North-Central Section - 54th Annual Meeting - 2020

Paper No. 36-7
Presentation Time: 3:30 PM

RAISED SHORE PLATFORMS AND AN EARLY JAMAICAN POTSHERD IN SOUTHWESTERN ST. ELIZABETH PARISH: NEOTECTONIC IMPLICATIONS FOR AN ARCHAEOLOGICAL HYPOTHESIS


EVANS, Kevin Ray, Department of Geography, Geology, and Planning, Missouri State University, 901 S. National Ave, Springfield, MO 65897 and PAVLOWSKY, Robert T., Department of Geography, Geology, an Planning, and Ozarks Environmental and Water Resource Institute, Missouri State University, 901 S. National Ave., Springfield, MO 65897

Raised shore platforms along the southwestern coast of Jamaica were developed on coastal exposures of the Newport Formation (mid-Eocene to mid-Miocene) and overlying Falmouth Formation (late Pleistocene). The Newport Formation is mostly lime mudstone to wackestone. It was fractured, faulted, and relict topography is exposed below the disconformity that marks the base of the Falmouth Formation. The Falmouth Formation is a cliff-forming unit between Black Spring Point and Frenchman's Bay (~3 km); it contains in situ corals at its base overlain by calcareous sandstone and various coral facies. The Falmouth is associated with the MIS 5e.

Shore platforms developed adjacent to the disconformity and subsequently were encrusted by serpulid worms. Encrustations are approximately 3 – 4 cm thick, forming biostrome-like worm reefs on the beveled platforms. Serpulid worms typically live in marine settings, ranging from near sea level to great depth. Encrusted raised shore platforms are now approximately 1.0-meter above sea level and a prominent wave-cut notch is located on the seaward margin of the platforms. We interpret uplift as a result of vertical fault movements on the Pondside Fault which parallels the coastline from Wally Wash Pond to Fort Charles. A calibrated standard carbon-14 age of 888 ± 122 cal CE was obtained on the serpulid material from near Black Spring Point. A second sample yielded an AMS C-14 age-date of 1296 ± 62 cal CE. Additional dates are needed but preliminary ages indicate late Holocene uplift of the platforms.

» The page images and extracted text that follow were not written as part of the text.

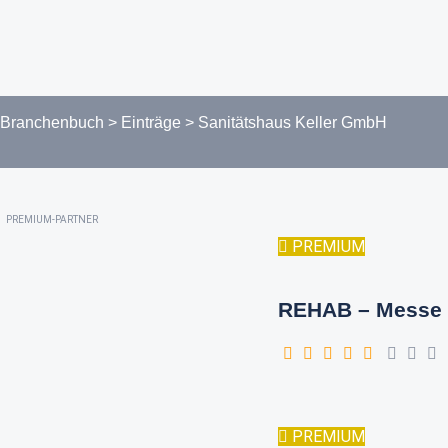
Branchenbuch
>
Einträge
>
Sanitätshaus Keller GmbH
PREMIUM-PARTNER
PREMIUM
REHAB – Messe 
PREMIUM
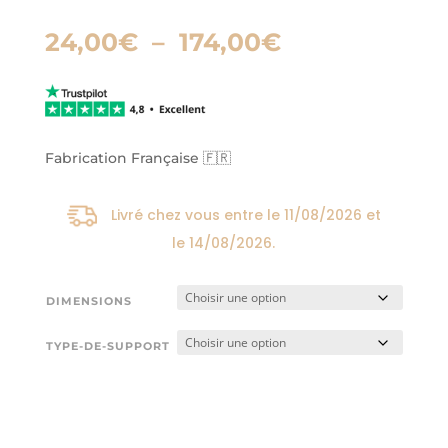
Plage
24,00
€
–
174,00
€
de
prix :
24,00€
à
174,00€
Fabrication Française 🇫🇷
Livré chez vous entre le
11/08/2026
et
le
14/08/2026
.
DIMENSIONS
TYPE-DE-SUPPORT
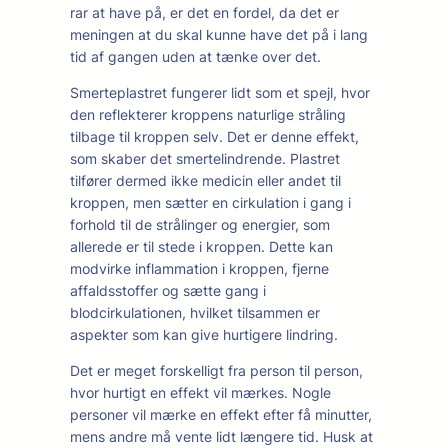
rar at have på, er det en fordel, da det er
meningen at du skal kunne have det på i lang
tid af gangen uden at tænke over det.
Smerteplastret fungerer lidt som et spejl, hvor
den reflekterer kroppens naturlige stråling
tilbage til kroppen selv. Det er denne effekt,
som skaber det smertelindrende. Plastret
tilfører dermed ikke medicin eller andet til
kroppen, men sætter en cirkulation i gang i
forhold til de strålinger og energier, som
allerede er til stede i kroppen. Dette kan
modvirke inflammation i kroppen, fjerne
affaldsstoffer og sætte gang i
blodcirkulationen, hvilket tilsammen er
aspekter som kan give hurtigere lindring.
Det er meget forskelligt fra person til person,
hvor hurtigt en effekt vil mærkes. Nogle
personer vil mærke en effekt efter få minutter,
mens andre må vente lidt længere tid. Husk at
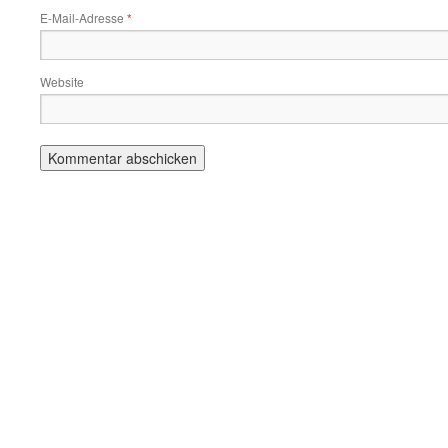
E-Mail-Adresse
*
Website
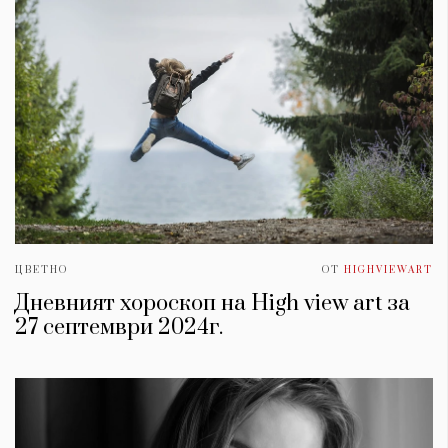
ЦВЕТНО
ОТ
HIGHVIEWART
Дневният хороскоп на High view art за
27 септември 2024г.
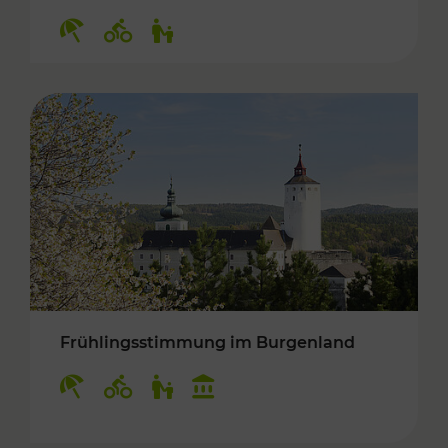
Kategorien: Erholung, Radwege, Für Kinder
Frühlingsstimmung im Burgenland
Kategorien: Erholung, Radwege, Für Kinder, K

Recently, a 10-cm potsherd, provisionally identified as Jamaican redware, was found cemented to an exposure of the Newport Formation in front of a raised shore platform. Redware people were beach dwellers, and archaeological sites in Jamaica are clustered in southwestern Jamaica. Their sites are associated with thin middens that show a scattered or halo-like distribution of artifacts. Redware culture spanned 600 – 900 CE, partly overlapping with one of the carbon-14 age-dates of serpulid material. The succeeding Meillicoid culture lived in upland areas and were early agriculturalists. The implication of a 1.0 m x 3.0 km rupture is that it potentially occurred during a 6–7 M earthquake that raised the shoreline and may have generated a tsunami that led to a cultural transition from redware to Meillicoid.